There are fewer and fewer part-time tobacco farmers, he said. Those farmers used to rely on their extended families to provide the labor for planting and harvesting tobacco crops, but that help is not available like it was in the past, he said.
Consolidation of tobacco farms and the switching by dairy farmers to the beef business are among the other changes taking place in rural Western Virginia.
As part-time farmers are leaving the tobacco business, the full-time farmers are increasing their own tobacco acreage in order to maintain their competitive position within the industry, Angell said.
Faced with health concerns and a proposed tax increase to help finance a national health plan, Angell said he was unsure what the future holds for tobacco.
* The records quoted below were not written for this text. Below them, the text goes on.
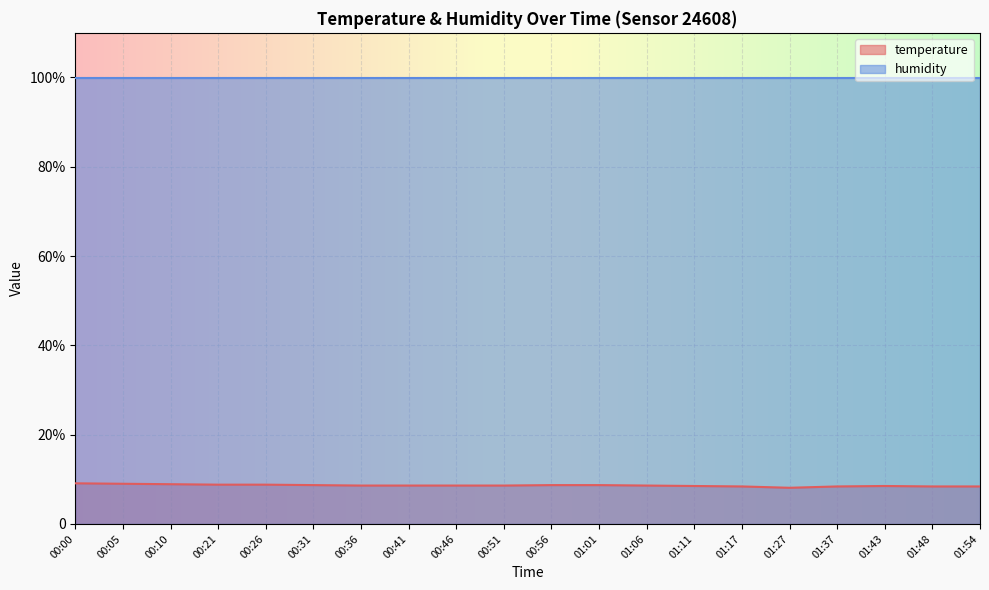

Rank the categories by value from lowest to highest.

01:27, 01:17, 01:37, 01:48, 01:54, 01:11, 01:43, 00:36, 00:41, 00:46, 00:51, 01:06, 00:31, 00:56, 01:01, 00:21, 00:26, 00:10, 00:05, 00:00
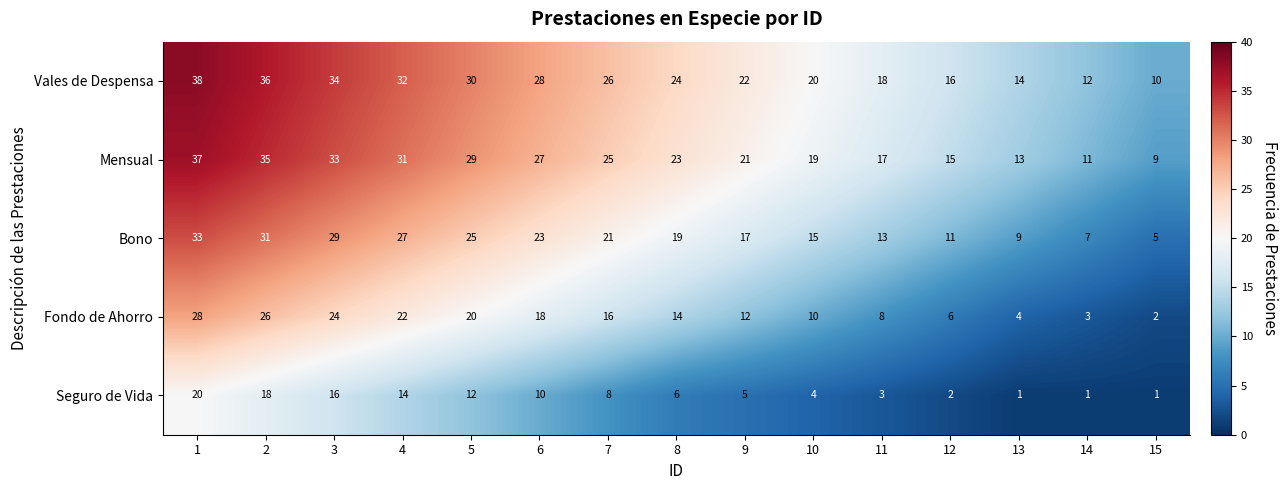

Which series has the largest total across all categories?

Vales de Despensa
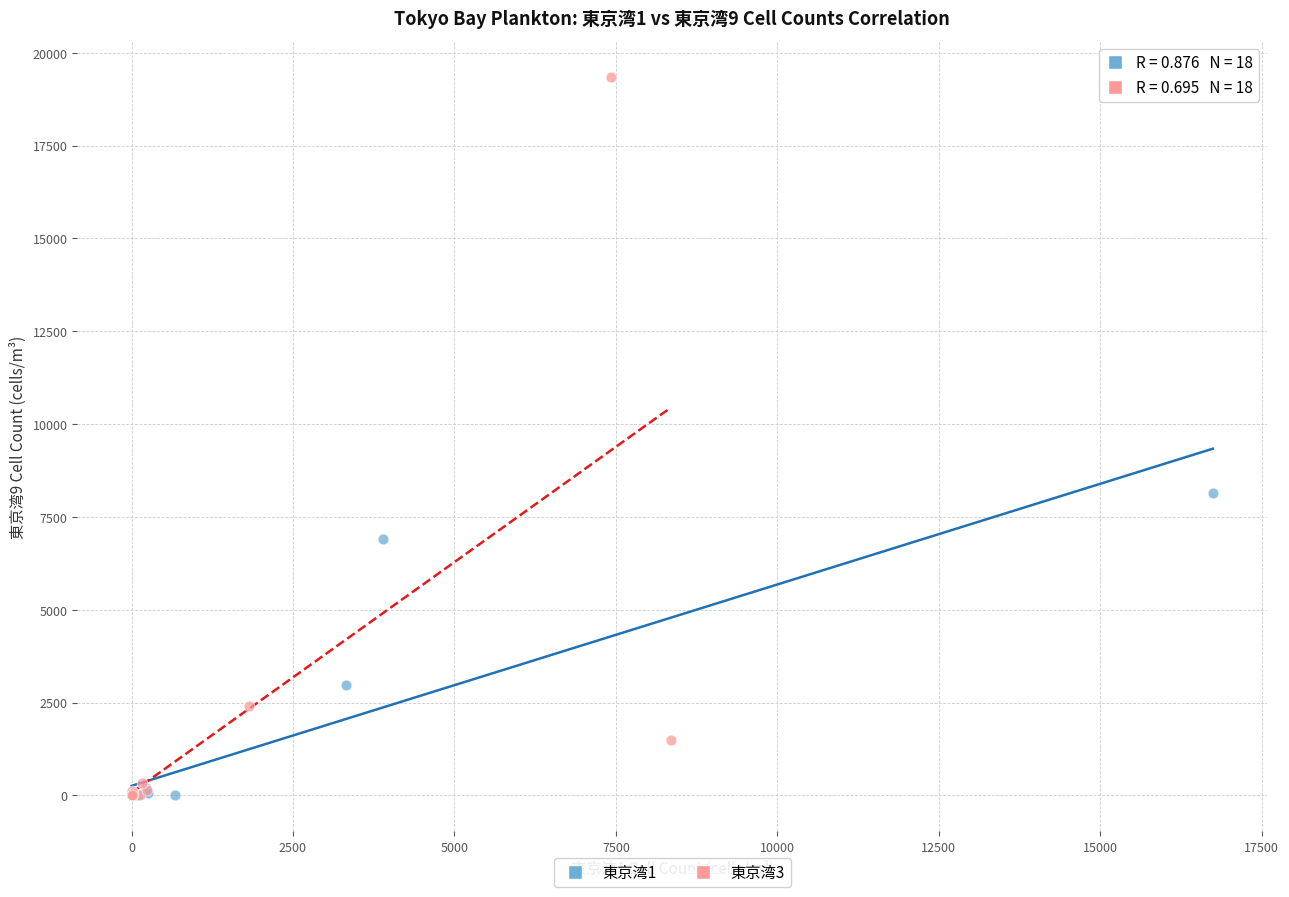

What are all the series names shown in the legend?

東京湾1, 東京湾3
Farmers see attacks coming from all directions and realize they could be facing diminishing returns on their investments, said Angell, 39. He works a farm that has been in his wife's family for four generations.
U.S. tobacco consumption is already dropping 2 percent a year and a proposed 70- to 80-cent-a-pack tax on cigarettes to help finance President Clinton's health-care plan will cut consumption even more, he said.
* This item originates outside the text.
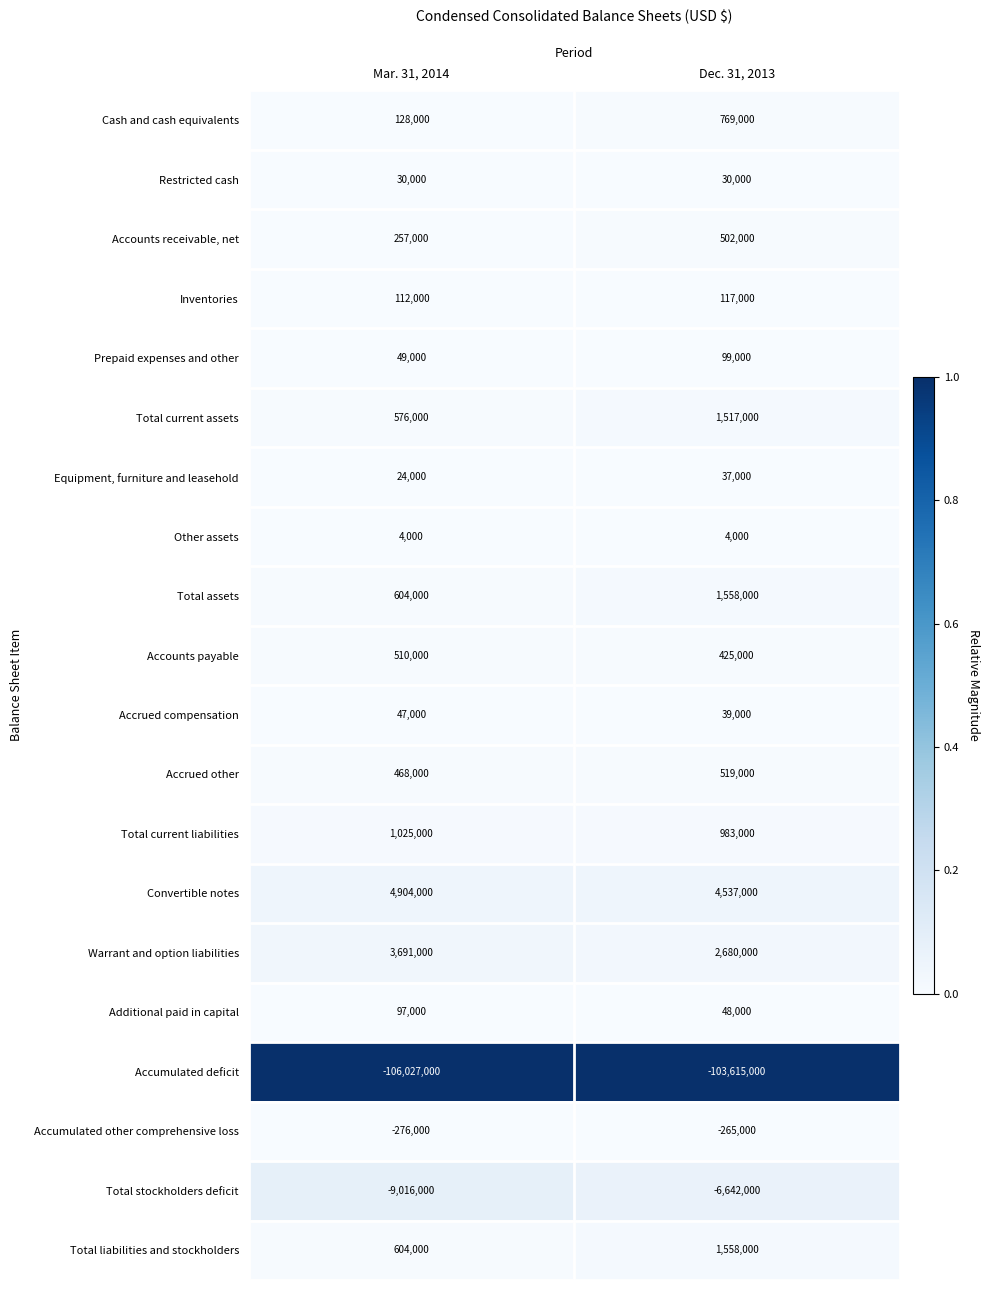

Which series changed the most between Mar. 31, 2014 and Dec. 31, 2013?

Accumulated deficit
Each acre of tobacco already generates $62,000 in various kinds of taxes, Angell said.
"Don't go the long way around the barn to get there," he said of the attacks on tobacco. "Let's just outlaw it."
But if the government does outlaw tobacco, he said he would expect compensation for the $300,000 he has invested in his tobacco quota and for his specialized tobacco-growing equipment.
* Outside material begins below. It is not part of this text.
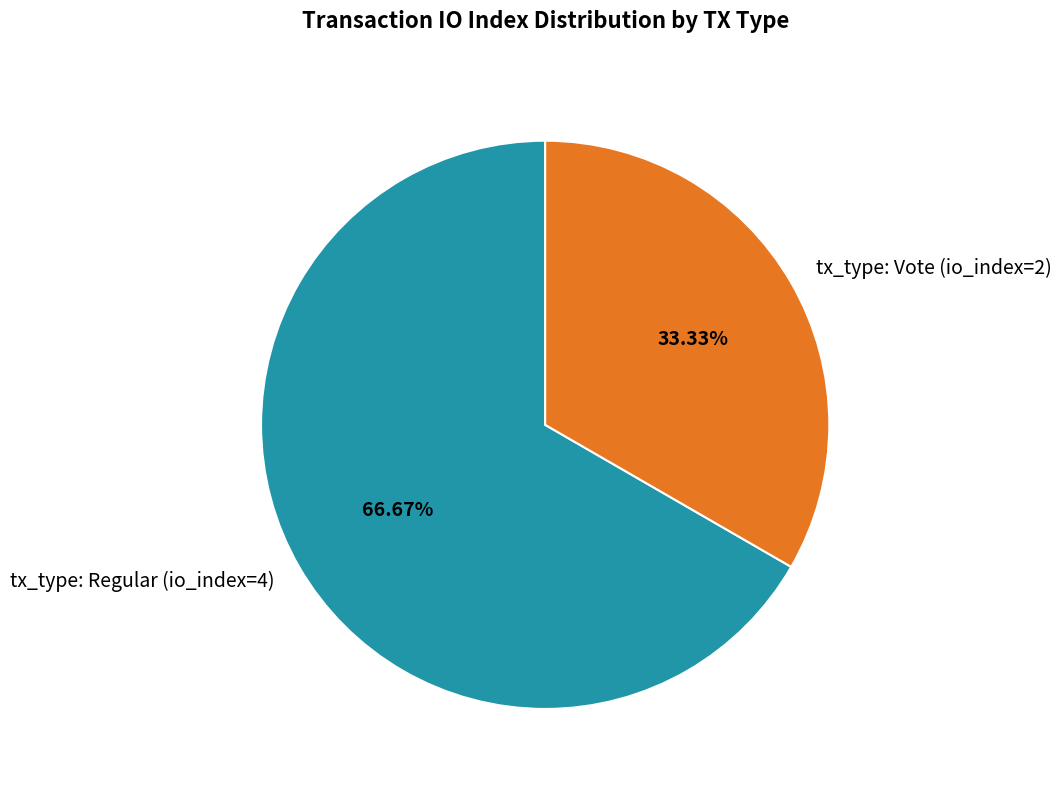

How much of the chart is everything except tx_type: Regular (io_index=4)?

33.3%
A government that has encouraged farmers for more than 50 years to grow tobacco would owe farmers that compensation if it killed the industry, he argued.
Farmers whose investments and expertise are in tobacco cannot switch overnight to growing other commodities, Angell said. A Southside Virginia vegetable co-operative came into Franklin County last year looking for farmers to grow cucumbers for a pickle company but, as far as Angell knows, there were no takers.
In Montgomery County, the number of farms with milk cows is down from 110 in 1978 to roughly three dozen, county agent Joe Hunnings said.
Dairy farmers are turning to the less demanding task of raising beef cattle or are selling their farms for subdivisions.
Some of the best crop land also is good for septic-tank drain fields, meaning it could support housing, Hunnings said.
Cattleman Byrne said he knows of two Bedford County farmers who have gone out of the dairy business in the past year and switched to raising beef. Tinsley said the county has lost three herds since May.
Byrne said dairymen always have been in the beef business to a degree because when cows are no longer good for producing milk they go to the slaughterhouse.
A growing number of farmers are foregoing the traditional Southwest Virginia commodities of beef, tobacco, milk and apples and are turning to speciality crops as a source of income.
Farmers are raising blueberries in Giles County and flowers in Franklin County.
In Rockbridge County, they're raising trout and growing grapes, elephant garlic and herbs. One farmer has planted 25 acres of sweet corn and is harvesting it mechanically, said John Repair, the county's extension agent.
"Our turkey production has increased 500 percent in the last three years," Repair said. "It's been a real plus in terms of generating alternative income for the farmer."